** Brief **
Check each line of the records below and collect those that include the word "immunohistochemical".

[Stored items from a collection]
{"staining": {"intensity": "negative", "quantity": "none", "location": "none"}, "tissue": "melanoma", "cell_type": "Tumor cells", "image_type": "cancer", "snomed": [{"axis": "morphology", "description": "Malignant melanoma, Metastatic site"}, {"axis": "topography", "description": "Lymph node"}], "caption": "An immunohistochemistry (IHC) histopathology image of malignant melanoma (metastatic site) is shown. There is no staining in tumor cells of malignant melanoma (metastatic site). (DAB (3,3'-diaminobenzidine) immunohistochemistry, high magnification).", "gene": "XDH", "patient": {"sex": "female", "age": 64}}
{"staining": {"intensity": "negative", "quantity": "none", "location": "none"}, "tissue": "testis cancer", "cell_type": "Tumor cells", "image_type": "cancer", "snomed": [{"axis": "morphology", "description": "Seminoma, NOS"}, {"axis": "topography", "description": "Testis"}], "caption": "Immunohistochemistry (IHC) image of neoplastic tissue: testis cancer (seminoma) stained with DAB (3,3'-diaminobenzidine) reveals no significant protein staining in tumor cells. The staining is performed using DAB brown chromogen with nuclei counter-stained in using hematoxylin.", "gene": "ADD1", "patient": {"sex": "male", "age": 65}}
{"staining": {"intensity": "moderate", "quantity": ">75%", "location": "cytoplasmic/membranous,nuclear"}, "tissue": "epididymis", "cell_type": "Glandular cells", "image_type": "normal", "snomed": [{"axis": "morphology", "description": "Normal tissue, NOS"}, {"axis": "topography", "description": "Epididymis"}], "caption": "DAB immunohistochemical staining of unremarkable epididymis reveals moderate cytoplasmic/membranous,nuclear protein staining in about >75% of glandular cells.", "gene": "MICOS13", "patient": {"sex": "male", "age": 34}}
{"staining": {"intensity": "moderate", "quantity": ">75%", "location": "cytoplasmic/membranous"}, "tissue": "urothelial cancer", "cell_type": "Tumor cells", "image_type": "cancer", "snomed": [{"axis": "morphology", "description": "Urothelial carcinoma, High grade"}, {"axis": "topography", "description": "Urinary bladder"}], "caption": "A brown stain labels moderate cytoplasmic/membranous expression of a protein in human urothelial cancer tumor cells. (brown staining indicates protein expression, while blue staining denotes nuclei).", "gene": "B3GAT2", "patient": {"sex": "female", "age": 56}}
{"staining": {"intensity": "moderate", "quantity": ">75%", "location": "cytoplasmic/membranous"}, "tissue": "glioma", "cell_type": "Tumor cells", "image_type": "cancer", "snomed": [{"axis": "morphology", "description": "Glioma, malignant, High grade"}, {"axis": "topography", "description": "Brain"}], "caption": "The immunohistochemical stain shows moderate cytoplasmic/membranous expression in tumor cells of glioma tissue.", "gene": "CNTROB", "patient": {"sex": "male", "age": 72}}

** Solution for this problem **
{"staining": {"intensity": "moderate", "quantity": ">75%", "location": "cytoplasmic/membranous,nuclear"}, "tissue": "epididymis", "cell_type": "Glandular cells", "image_type": "normal", "snomed": [{"axis": "morphology", "description": "Normal tissue, NOS"}, {"axis": "topography", "description": "Epididymis"}], "caption": "DAB immunohistochemical staining of unremarkable epididymis reveals moderate cytoplasmic/membranous,nuclear protein staining in about >75% of glandular cells.", "gene": "MICOS13", "patient": {"sex": "male", "age": 34}}
{"staining": {"intensity": "moderate", "quantity": ">75%", "location": "cytoplasmic/membranous"}, "tissue": "glioma", "cell_type": "Tumor cells", "image_type": "cancer", "snomed": [{"axis": "morphology", "description": "Glioma, malignant, High grade"}, {"axis": "topography", "description": "Brain"}], "caption": "The immunohistochemical stain shows moderate cytoplasmic/membranous expression in tumor cells of glioma tissue.", "gene": "CNTROB", "patient": {"sex": "male", "age": 72}}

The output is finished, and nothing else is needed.